As for data storage, sqllite has done well for me and I think it's acceptable for low frequency trading, but I have had occasional issues with files becoming corrupted (writing when a process fails? it doesn't have the concept of a record lock, just uses the OS file lock). I'm planning to move everything to mongoDb / Arctic which is how the production side of pysystemtrade is set up. Using it for the last few years it's just a nicer solution once you get the nosql idea in your head, and a lot quicker. I'm a bit reluctant to rely on third party libraries (even if it's AHL!) but I could easily write a native mongoDb pandas read/write client if I had to in about 5 minutes.

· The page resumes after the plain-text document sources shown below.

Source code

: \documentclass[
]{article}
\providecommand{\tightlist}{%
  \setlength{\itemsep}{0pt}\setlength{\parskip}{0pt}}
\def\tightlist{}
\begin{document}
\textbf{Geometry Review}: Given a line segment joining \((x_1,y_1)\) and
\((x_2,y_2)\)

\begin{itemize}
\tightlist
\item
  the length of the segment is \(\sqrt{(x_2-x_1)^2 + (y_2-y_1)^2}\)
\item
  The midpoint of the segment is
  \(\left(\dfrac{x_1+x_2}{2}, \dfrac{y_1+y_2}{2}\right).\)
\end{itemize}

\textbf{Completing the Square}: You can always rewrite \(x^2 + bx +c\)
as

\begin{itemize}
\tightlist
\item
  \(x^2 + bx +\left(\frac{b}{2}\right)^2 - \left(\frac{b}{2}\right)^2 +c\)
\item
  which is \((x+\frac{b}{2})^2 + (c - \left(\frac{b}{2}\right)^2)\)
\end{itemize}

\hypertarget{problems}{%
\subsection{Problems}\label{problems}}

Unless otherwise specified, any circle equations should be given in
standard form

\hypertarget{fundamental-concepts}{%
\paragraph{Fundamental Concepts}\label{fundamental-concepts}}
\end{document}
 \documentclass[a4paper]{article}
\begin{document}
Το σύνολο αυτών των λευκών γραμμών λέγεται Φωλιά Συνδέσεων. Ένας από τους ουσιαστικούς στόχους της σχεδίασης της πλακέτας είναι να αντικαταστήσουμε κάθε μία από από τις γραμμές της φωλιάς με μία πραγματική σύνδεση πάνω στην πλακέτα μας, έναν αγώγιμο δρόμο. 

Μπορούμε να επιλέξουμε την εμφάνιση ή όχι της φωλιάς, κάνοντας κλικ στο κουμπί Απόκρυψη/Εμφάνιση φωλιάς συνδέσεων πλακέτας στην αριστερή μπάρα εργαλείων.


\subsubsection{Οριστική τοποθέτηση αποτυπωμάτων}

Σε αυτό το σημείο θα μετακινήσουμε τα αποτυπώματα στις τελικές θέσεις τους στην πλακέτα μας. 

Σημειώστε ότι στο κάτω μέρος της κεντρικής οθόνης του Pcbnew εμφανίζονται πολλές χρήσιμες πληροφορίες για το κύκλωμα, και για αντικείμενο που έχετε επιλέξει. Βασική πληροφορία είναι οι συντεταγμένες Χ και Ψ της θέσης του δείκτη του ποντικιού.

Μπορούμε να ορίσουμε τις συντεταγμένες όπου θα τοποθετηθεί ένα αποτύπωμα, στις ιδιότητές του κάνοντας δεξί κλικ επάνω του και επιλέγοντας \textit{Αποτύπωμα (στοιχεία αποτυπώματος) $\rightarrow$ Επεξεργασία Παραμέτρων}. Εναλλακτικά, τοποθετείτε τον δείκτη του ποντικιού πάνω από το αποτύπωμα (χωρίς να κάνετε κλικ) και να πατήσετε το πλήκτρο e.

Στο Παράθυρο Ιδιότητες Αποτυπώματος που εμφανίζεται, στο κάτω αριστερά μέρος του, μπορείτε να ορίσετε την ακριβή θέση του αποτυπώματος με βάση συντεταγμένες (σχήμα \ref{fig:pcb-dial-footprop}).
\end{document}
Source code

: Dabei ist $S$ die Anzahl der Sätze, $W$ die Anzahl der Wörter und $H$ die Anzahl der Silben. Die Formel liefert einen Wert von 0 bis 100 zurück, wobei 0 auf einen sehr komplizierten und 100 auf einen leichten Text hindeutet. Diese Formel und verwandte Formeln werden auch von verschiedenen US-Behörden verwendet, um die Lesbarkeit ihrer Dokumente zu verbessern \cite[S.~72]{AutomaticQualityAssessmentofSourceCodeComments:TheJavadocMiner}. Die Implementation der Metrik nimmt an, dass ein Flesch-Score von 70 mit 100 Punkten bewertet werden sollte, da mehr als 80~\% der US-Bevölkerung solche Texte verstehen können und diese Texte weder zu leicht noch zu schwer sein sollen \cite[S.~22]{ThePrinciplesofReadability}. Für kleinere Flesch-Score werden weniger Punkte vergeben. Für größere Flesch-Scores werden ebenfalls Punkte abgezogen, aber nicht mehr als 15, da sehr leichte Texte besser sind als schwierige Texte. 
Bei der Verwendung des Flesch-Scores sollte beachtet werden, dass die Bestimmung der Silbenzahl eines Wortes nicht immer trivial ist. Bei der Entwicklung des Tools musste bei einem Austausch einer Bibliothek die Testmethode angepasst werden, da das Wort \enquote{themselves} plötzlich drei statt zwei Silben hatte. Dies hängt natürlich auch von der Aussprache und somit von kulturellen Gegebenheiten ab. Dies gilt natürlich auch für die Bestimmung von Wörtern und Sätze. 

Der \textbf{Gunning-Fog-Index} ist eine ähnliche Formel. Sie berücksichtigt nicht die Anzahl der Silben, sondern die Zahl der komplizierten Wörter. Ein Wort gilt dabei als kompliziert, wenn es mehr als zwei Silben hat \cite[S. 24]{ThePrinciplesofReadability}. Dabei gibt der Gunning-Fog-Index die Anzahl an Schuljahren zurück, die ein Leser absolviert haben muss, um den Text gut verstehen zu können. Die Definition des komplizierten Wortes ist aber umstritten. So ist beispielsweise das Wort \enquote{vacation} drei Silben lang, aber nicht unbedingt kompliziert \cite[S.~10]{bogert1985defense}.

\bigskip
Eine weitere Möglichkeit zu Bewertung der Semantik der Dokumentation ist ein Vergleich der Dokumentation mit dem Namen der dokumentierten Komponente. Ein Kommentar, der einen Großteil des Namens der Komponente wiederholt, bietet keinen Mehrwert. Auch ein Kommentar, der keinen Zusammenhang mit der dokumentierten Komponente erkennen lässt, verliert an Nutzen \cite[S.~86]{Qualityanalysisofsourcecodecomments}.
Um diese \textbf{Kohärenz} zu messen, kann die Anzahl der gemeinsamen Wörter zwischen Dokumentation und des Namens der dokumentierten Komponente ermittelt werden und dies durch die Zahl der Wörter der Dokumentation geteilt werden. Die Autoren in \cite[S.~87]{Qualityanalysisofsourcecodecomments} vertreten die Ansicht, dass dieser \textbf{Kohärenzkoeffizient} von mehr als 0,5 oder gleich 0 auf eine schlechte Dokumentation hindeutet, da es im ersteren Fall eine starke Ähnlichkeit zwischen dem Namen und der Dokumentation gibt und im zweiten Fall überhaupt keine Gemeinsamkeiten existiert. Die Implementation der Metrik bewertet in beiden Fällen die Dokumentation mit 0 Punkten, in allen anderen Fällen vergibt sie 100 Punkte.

The 'black box' nature of how stuff is stored in mongoDb slightly worries me however - you can do dump a backup file but if you can't recover from that file for whatever reason, you're stuffed. So I'm also planning to write backup files in .csv format so I can always manually recover from a corruption issue.

GAT

nooby_mcnoob · Nov 15, 2019

globalarbtrader said:
Two issues here, the data storage and the cloud.

I've discussed the cloud stuff before, but briefly if machines breaking is your issue then you can stay local by buying another computer. I am also using headless NUC type units, and I have 3 of them that are high enough spec to run my system which cost about $500 each new, though I bought two of them secondhand (there are a few slower machines knocking around the house that I keep meaning to use for various hobby projects and never get round to). I use one for development, the other two are live and backup, and I swap them round regularly. In the last 6 years I've had one machine failure, so I really wouldn't trust one machine entirely.

Similarly I've had issues with backups, so I've gone to town with a RAID NAS drive on which everything backups every night, plus a USB drive that backs that up, plus everything is on at least 2 machines anyway. For belt and braces I should probably set up some offline storage like dropbox, and that's on my to do list. That also stores all our household data, and I can write the cost of all this stuff off against tax which I couldn't do if I was purely a trader.

Of course this doesn't help you if your internet fails, or your power fails... and that I guess is the appeal. $1000 of local hardware does buy you quite a lot of cloud computing time. I think local hardware is still cheaper but time I've done the maths it's got closer and closer depending on how many years you amortise your hardware over.

You're running your own data center! I agree that the costs are converging.

globalarbtrader said:
I'm considering containerising my new system when it eventually goes on line

Highly recommended. Whether I do remote or local, I use terraform + docker to deploy the code and the best part about this is the reproducibility. My terraform config file is the workhorse.

globalarbtrader said:
I think it's acceptable for low frequency trading, but I have had occasional issues with files becoming corrupted (writing when a process fails? it doesn't have the concept of a record lock, just uses the OS file lock).

Not sure what problems you've had here but make sure that you use PRAGMA journal_mode=WAL. Additionally, if you are committing to the database on a "high frequency" basis - I batch ticks every 5 seconds which seems to work OK for my purposes - then you should have the high frequency table on a separate database that you attach as it could block other tables. I haven't had any problems with corruption yet, though it has not been long enough for that problem to manifest. I regularly kill processes without any nice exit though so I would have expected to see some issue by now.

I looked into Arctic/Arrow/etc but in my testing, it didn't seem to be any better than a mildly tuned SQLite database. Obviously, we couldn't have so much global investment into such technology if I was right, so my testing must have been wrong. One of the things I want to do is start dumping realtime data into one of these fancy pants things and see if it does better without me tuning it since the tuning is what make SQLite fast. The only issue I have with using SQLite is SQLite -> Pandas is super duper slow since apparently no one really cares about it but even when I exported the tick data to parquet files, it was slow af to load in Pandas.